Input for this task
= Beginning of Section =

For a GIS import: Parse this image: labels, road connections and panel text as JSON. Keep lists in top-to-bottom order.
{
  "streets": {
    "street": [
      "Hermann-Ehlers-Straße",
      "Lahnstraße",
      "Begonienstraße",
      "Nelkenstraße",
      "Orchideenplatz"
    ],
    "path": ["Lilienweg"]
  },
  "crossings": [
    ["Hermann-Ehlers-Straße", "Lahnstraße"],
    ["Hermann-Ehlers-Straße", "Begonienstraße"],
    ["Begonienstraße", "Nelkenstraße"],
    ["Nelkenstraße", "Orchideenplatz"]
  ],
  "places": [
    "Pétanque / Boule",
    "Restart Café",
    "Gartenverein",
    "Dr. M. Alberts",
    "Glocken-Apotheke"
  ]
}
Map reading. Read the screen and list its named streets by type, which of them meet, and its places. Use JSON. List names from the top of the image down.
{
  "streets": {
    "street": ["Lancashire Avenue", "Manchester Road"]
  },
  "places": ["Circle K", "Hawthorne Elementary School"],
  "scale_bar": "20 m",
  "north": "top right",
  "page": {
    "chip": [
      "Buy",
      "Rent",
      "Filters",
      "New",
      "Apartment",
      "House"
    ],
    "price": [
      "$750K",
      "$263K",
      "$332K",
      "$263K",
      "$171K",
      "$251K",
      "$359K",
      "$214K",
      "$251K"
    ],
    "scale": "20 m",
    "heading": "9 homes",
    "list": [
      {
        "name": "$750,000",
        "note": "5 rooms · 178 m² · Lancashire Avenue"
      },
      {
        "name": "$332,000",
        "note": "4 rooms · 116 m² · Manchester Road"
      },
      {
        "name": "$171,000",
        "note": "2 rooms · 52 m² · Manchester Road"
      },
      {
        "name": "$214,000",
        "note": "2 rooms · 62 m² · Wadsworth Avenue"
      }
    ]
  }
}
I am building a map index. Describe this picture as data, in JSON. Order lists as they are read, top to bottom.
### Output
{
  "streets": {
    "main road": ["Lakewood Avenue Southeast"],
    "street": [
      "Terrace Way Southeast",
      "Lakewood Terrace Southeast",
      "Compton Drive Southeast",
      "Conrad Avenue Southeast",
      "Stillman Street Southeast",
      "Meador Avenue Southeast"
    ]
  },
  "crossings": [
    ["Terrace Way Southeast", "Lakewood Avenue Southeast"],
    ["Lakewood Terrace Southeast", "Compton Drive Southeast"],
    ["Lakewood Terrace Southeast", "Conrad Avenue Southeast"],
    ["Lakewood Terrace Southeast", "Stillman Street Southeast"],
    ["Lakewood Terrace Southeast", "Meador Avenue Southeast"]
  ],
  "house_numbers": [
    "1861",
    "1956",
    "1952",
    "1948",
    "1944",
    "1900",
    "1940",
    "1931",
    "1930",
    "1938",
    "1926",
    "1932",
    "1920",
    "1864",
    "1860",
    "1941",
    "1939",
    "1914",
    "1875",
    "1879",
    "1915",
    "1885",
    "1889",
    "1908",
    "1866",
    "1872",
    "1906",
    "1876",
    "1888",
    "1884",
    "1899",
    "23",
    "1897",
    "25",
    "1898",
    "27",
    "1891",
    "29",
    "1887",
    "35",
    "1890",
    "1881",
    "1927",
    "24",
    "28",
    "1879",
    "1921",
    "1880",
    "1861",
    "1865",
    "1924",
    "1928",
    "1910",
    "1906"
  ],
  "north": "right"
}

= End of Section =

Exercise goal
The records above are to be reproduced exactly, with nothing left out.

Expected answer
For a GIS import: Parse this image: labels, road connections and panel text as JSON. Keep lists in top-to-bottom order.
{
  "streets": {
    "street": [
      "Hermann-Ehlers-Straße",
      "Lahnstraße",
      "Begonienstraße",
      "Nelkenstraße",
      "Orchideenplatz"
    ],
    "path": ["Lilienweg"]
  },
  "crossings": [
    ["Hermann-Ehlers-Straße", "Lahnstraße"],
    ["Hermann-Ehlers-Straße", "Begonienstraße"],
    ["Begonienstraße", "Nelkenstraße"],
    ["Nelkenstraße", "Orchideenplatz"]
  ],
  "places": [
    "Pétanque / Boule",
    "Restart Café",
    "Gartenverein",
    "Dr. M. Alberts",
    "Glocken-Apotheke"
  ]
}
Map reading. Read the screen and list its named streets by type, which of them meet, and its places. Use JSON. List names from the top of the image down.
{
  "streets": {
    "street": ["Lancashire Avenue", "Manchester Road"]
  },
  "places": ["Circle K", "Hawthorne Elementary School"],
  "scale_bar": "20 m",
  "north": "top right",
  "page": {
    "chip": [
      "Buy",
      "Rent",
      "Filters",
      "New",
      "Apartment",
      "House"
    ],
    "price": [
      "$750K",
      "$263K",
      "$332K",
      "$263K",
      "$171K",
      "$251K",
      "$359K",
      "$214K",
      "$251K"
    ],
    "scale": "20 m",
    "heading": "9 homes",
    "list": [
      {
        "name": "$750,000",
        "note": "5 rooms · 178 m² · Lancashire Avenue"
      },
      {
        "name": "$332,000",
        "note": "4 rooms · 116 m² · Manchester Road"
      },
      {
        "name": "$171,000",
        "note": "2 rooms · 52 m² · Manchester Road"
      },
      {
        "name": "$214,000",
        "note": "2 rooms · 62 m² · Wadsworth Avenue"
      }
    ]
  }
}
I am building a map index. Describe this picture as data, in JSON. Order lists as they are read, top to bottom.
### Output
{
  "streets": {
    "main road": ["Lakewood Avenue Southeast"],
    "street": [
      "Terrace Way Southeast",
      "Lakewood Terrace Southeast",
      "Compton Drive Southeast",
      "Conrad Avenue Southeast",
      "Stillman Street Southeast",
      "Meador Avenue Southeast"
    ]
  },
  "crossings": [
    ["Terrace Way Southeast", "Lakewood Avenue Southeast"],
    ["Lakewood Terrace Southeast", "Compton Drive Southeast"],
    ["Lakewood Terrace Southeast", "Conrad Avenue Southeast"],
    ["Lakewood Terrace Southeast", "Stillman Street Southeast"],
    ["Lakewood Terrace Southeast", "Meador Avenue Southeast"]
  ],
  "house_numbers": [
    "1861",
    "1956",
    "1952",
    "1948",
    "1944",
    "1900",
    "1940",
    "1931",
    "1930",
    "1938",
    "1926",
    "1932",
    "1920",
    "1864",
    "1860",
    "1941",
    "1939",
    "1914",
    "1875",
    "1879",
    "1915",
    "1885",
    "1889",
    "1908",
    "1866",
    "1872",
    "1906",
    "1876",
    "1888",
    "1884",
    "1899",
    "23",
    "1897",
    "25",
    "1898",
    "27",
    "1891",
    "29",
    "1887",
    "35",
    "1890",
    "1881",
    "1927",
    "24",
    "28",
    "1879",
    "1921",
    "1880",
    "1861",
    "1865",
    "1924",
    "1928",
    "1910",
    "1906"
  ],
  "north": "right"
}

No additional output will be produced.